Could the lines from the top of the material to the line that contains "right elbow: (381, 349)" be retyped exactly, both included and pictures omitted?

====

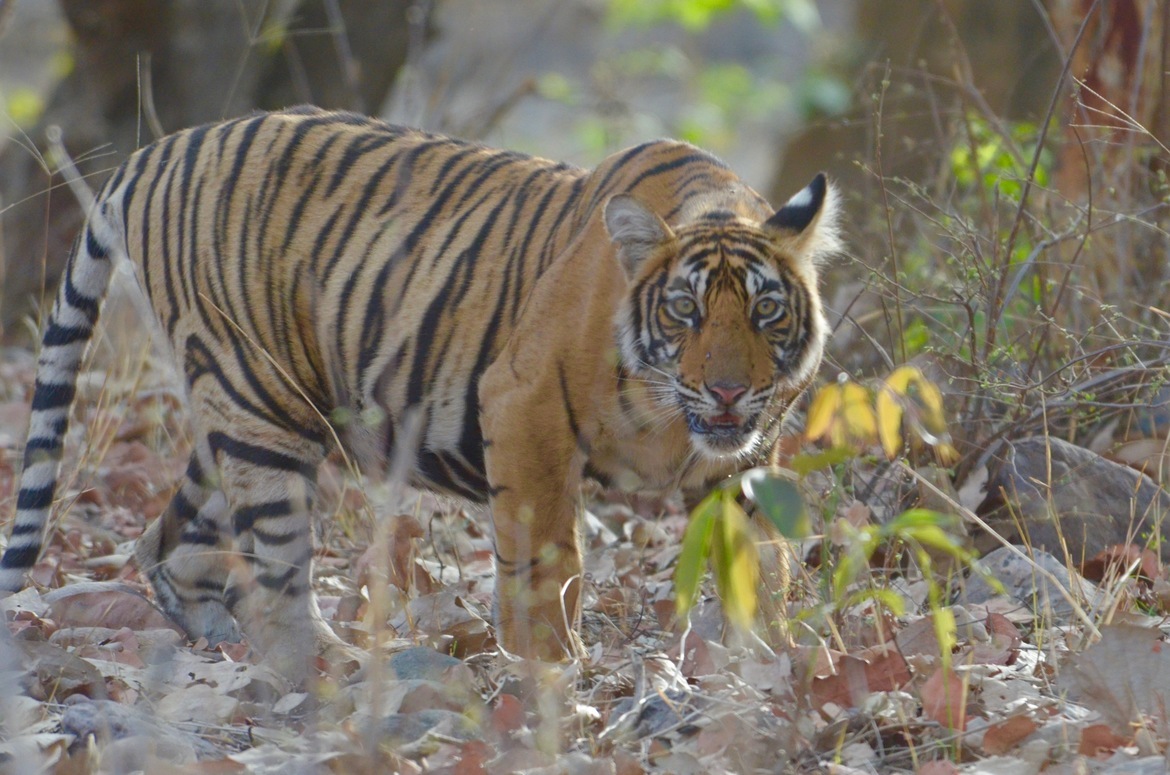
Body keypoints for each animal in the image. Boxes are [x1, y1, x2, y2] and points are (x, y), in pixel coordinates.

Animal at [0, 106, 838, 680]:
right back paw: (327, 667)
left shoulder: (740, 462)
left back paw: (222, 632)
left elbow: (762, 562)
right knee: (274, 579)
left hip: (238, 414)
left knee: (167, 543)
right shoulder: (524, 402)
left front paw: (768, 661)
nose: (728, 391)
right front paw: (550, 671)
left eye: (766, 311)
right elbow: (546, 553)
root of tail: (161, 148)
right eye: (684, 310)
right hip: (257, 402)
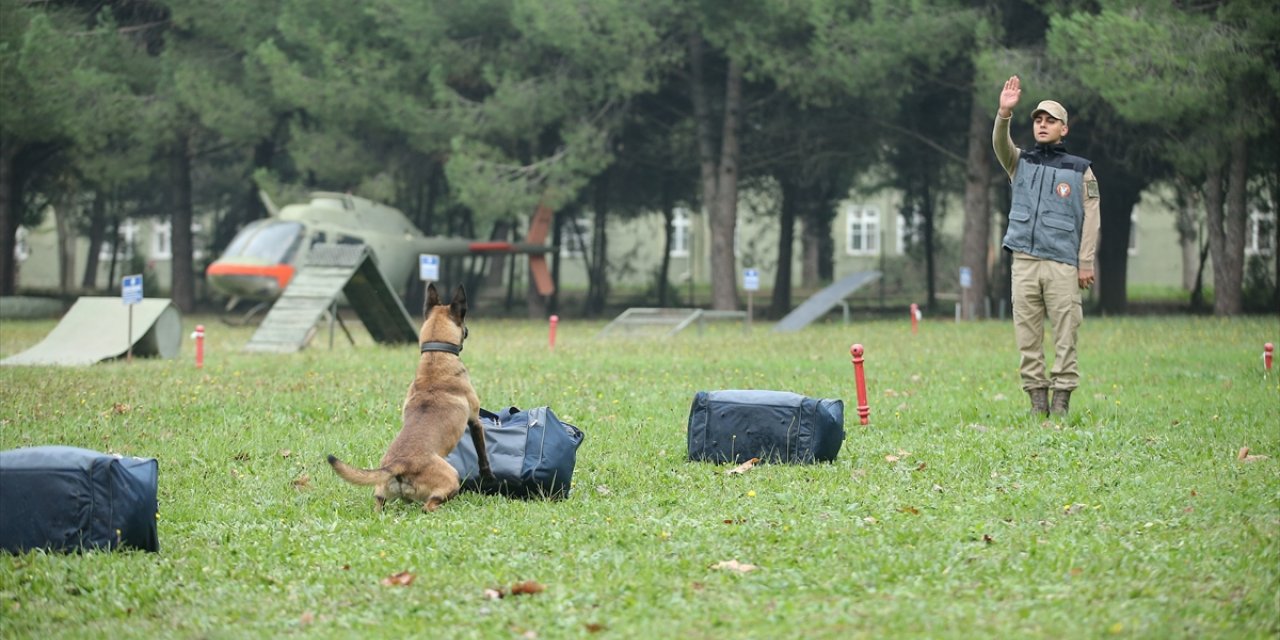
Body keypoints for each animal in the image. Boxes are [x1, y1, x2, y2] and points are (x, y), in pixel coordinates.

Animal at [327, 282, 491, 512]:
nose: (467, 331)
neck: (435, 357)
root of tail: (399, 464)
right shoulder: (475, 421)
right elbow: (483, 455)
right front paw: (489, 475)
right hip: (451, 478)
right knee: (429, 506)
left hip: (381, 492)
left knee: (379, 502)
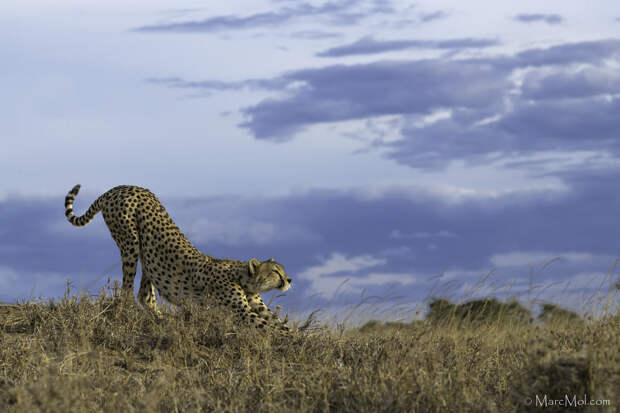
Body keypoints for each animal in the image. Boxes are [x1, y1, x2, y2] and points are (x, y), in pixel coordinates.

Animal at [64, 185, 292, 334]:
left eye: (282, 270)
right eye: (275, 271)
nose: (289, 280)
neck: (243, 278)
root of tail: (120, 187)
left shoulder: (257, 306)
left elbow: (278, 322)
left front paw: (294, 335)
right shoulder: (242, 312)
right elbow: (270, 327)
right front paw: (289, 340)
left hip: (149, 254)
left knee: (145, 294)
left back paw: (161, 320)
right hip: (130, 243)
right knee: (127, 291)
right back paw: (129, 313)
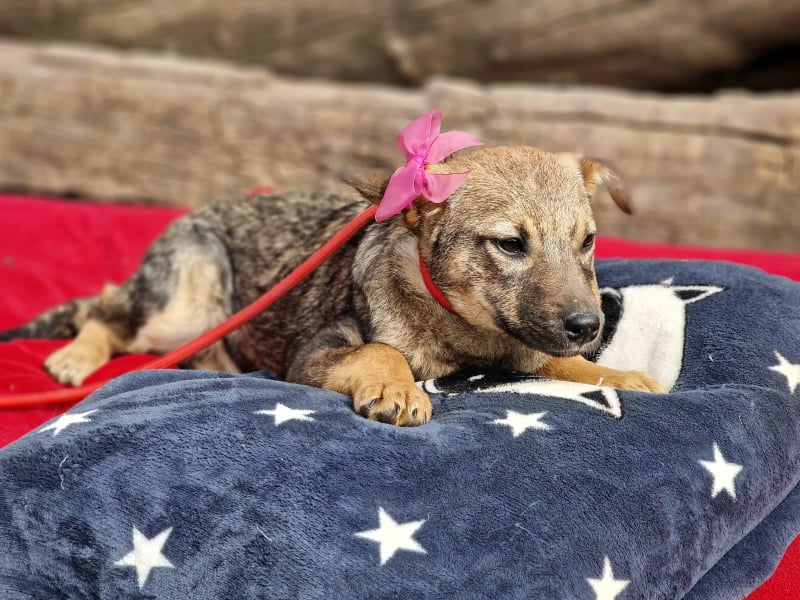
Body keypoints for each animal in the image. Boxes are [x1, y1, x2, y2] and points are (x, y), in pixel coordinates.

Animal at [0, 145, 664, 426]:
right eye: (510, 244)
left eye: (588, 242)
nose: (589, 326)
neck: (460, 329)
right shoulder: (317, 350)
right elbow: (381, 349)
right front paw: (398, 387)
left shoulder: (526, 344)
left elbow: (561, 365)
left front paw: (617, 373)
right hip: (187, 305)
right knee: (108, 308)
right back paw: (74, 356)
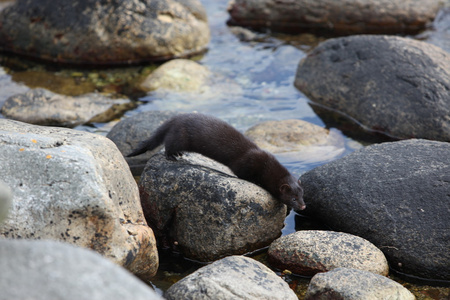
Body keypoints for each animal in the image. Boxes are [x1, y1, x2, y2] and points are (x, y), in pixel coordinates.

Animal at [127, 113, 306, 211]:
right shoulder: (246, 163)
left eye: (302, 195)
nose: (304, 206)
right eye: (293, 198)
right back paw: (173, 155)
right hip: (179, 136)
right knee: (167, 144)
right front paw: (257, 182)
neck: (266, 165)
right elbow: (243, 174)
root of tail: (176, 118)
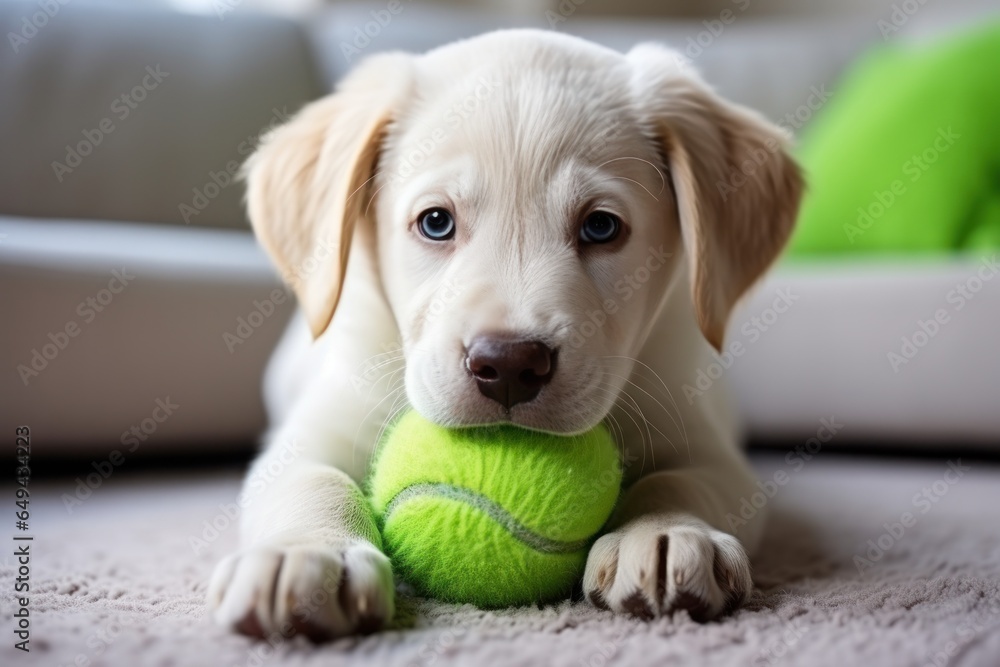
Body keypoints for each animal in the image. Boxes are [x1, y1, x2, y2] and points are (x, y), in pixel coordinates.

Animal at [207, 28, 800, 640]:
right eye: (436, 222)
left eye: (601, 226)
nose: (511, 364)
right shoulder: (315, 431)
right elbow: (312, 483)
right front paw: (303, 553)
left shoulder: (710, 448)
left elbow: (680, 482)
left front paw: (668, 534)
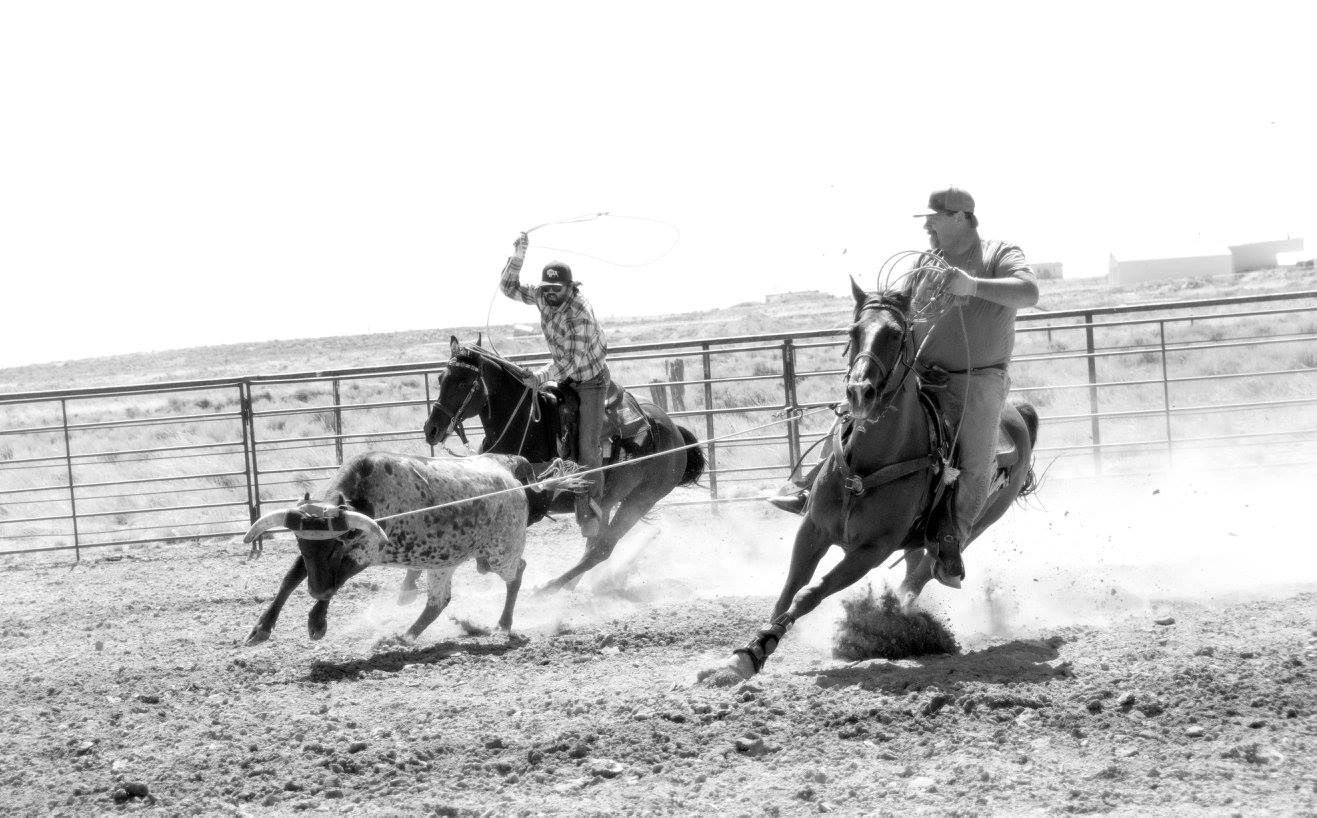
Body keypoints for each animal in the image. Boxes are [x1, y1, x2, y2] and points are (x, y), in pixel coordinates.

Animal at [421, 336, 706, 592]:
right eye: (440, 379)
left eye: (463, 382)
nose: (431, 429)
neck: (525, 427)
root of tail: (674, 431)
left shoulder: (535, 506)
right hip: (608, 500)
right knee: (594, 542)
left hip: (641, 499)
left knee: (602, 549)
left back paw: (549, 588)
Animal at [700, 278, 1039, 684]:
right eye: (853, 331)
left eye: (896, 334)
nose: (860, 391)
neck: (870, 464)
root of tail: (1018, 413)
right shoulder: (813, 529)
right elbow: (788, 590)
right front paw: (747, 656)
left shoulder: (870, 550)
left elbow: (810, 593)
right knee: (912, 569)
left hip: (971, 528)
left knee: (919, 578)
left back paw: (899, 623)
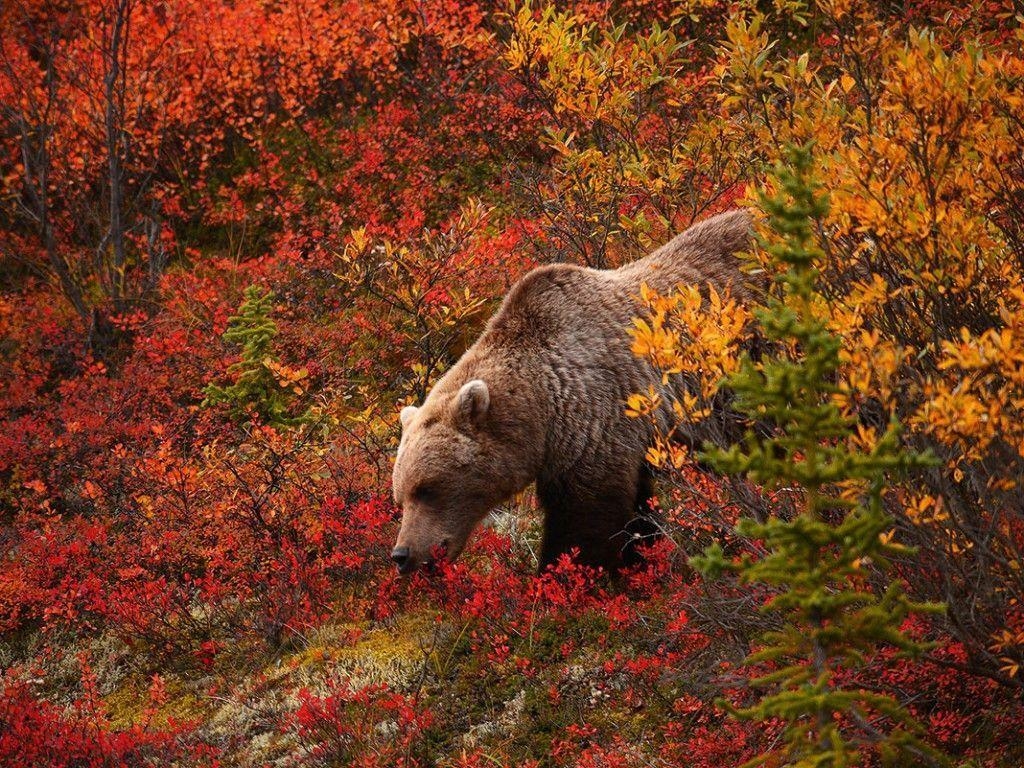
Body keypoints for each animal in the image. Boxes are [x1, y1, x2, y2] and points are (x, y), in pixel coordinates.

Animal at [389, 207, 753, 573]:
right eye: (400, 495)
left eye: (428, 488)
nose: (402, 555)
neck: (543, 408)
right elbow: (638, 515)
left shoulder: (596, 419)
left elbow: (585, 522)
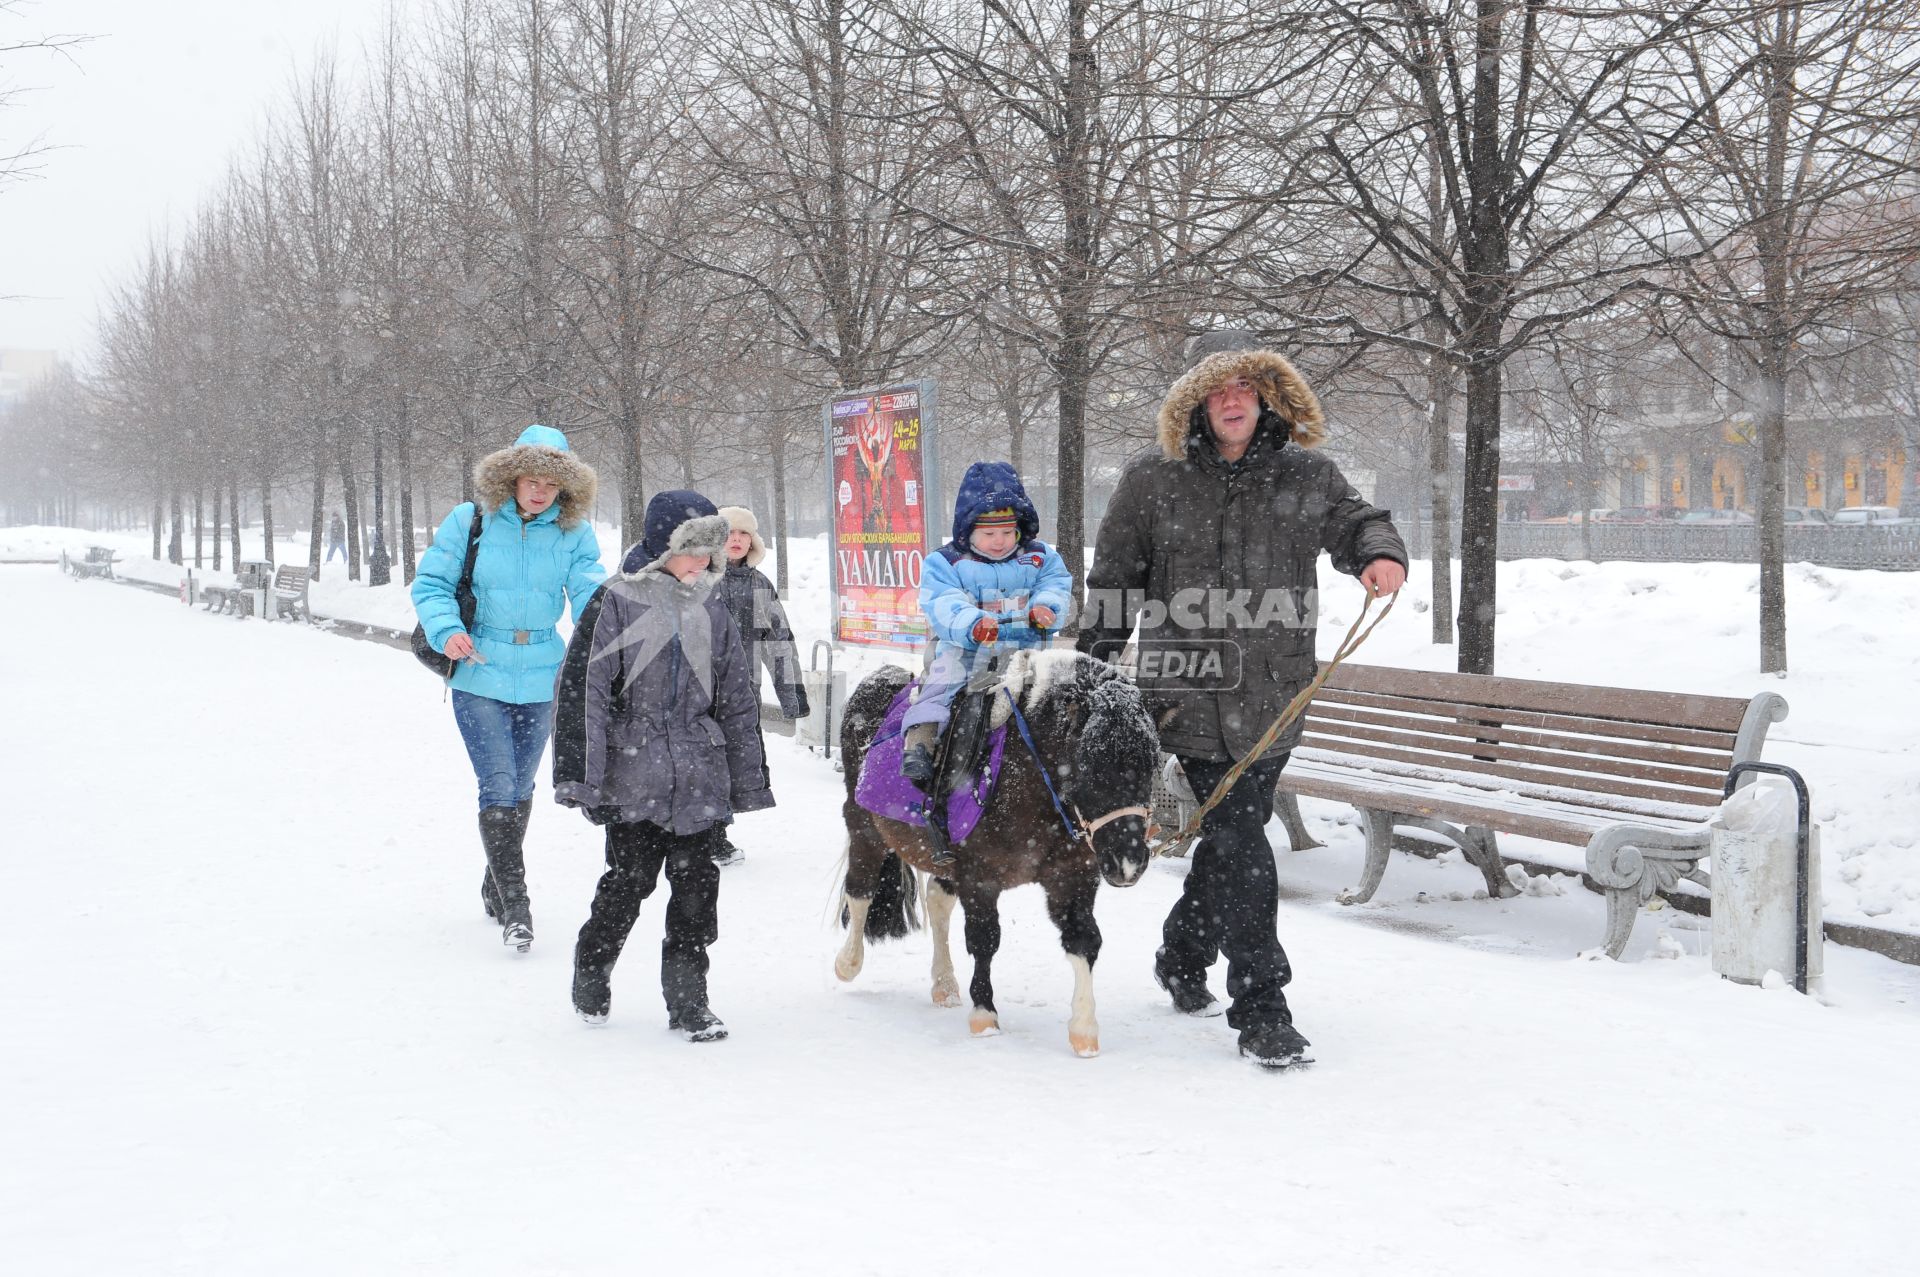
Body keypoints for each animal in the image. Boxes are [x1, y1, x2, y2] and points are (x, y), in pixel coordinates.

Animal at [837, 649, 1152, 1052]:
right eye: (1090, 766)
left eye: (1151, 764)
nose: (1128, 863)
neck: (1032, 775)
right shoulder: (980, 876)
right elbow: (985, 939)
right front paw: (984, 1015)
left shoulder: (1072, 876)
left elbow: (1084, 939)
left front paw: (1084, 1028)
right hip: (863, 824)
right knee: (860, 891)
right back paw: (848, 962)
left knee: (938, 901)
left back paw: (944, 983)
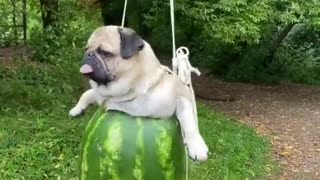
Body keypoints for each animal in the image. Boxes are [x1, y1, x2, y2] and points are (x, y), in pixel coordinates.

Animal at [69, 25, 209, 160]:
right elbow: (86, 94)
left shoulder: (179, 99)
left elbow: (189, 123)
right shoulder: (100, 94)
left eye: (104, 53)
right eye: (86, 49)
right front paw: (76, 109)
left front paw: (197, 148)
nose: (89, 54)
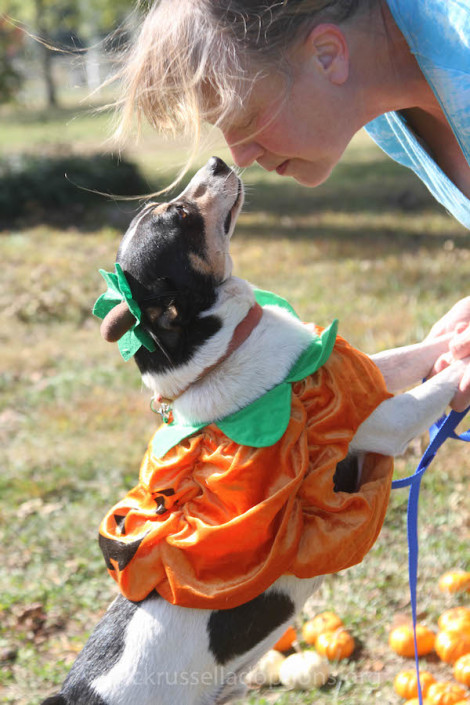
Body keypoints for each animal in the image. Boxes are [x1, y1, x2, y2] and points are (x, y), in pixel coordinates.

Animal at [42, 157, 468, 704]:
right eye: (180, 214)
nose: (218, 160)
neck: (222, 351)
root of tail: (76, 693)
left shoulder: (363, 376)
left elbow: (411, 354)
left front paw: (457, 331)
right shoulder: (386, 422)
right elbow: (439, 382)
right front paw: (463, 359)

====

**RESPONSE FOR THIS EXERCISE:**
Body keypoints for each animal in the image. Boxes are [x1, y1, x2, y2] and points are (x, y), in pixel coordinates.

Animal at [0, 106, 838, 680]:
right back paw: (327, 667)
left shoulder: (740, 462)
left back paw: (222, 632)
left elbow: (762, 562)
right knee: (274, 579)
left hip: (238, 414)
left knee: (167, 543)
right shoulder: (524, 402)
left front paw: (768, 661)
nose: (728, 391)
right front paw: (550, 671)
left eye: (766, 311)
right elbow: (546, 553)
root of tail: (161, 148)
right eye: (684, 310)
right hip: (257, 402)
Body keypoints for each animal in the image. Boxes are [x1, y1, x2, y2] and points are (x, y), in pixel coordinates.

Animal at [327, 282, 491, 512]:
nose: (467, 331)
neck: (435, 357)
root of tail: (399, 464)
right shoulder: (475, 421)
right elbow: (483, 455)
right front paw: (489, 475)
right hip: (451, 478)
right knee: (429, 506)
left hip: (381, 492)
left knee: (379, 502)
Body keypoints for each animal in the image. Boxes are [x1, y1, x2, y2] and points are (x, y), in pixel coordinates.

Animal at [64, 185, 292, 334]:
left eye: (282, 270)
right eye: (275, 271)
nose: (289, 280)
neck: (243, 278)
root of tail: (120, 187)
left shoulder: (257, 306)
left elbow: (278, 322)
left front paw: (294, 335)
right shoulder: (242, 312)
right elbow: (270, 327)
right front paw: (289, 340)
left hip: (149, 254)
left knee: (145, 294)
left back paw: (161, 320)
right hip: (130, 243)
right knee: (127, 291)
right back paw: (129, 313)
Body keypoints for each animal in the image. Boxes are [x1, y1, x2, y2] and points are (x, y), in pixel coordinates.

Animal at [0, 145, 664, 426]:
right eye: (510, 244)
left eye: (588, 242)
nose: (589, 326)
neck: (460, 329)
right shoulder: (317, 350)
right elbow: (381, 349)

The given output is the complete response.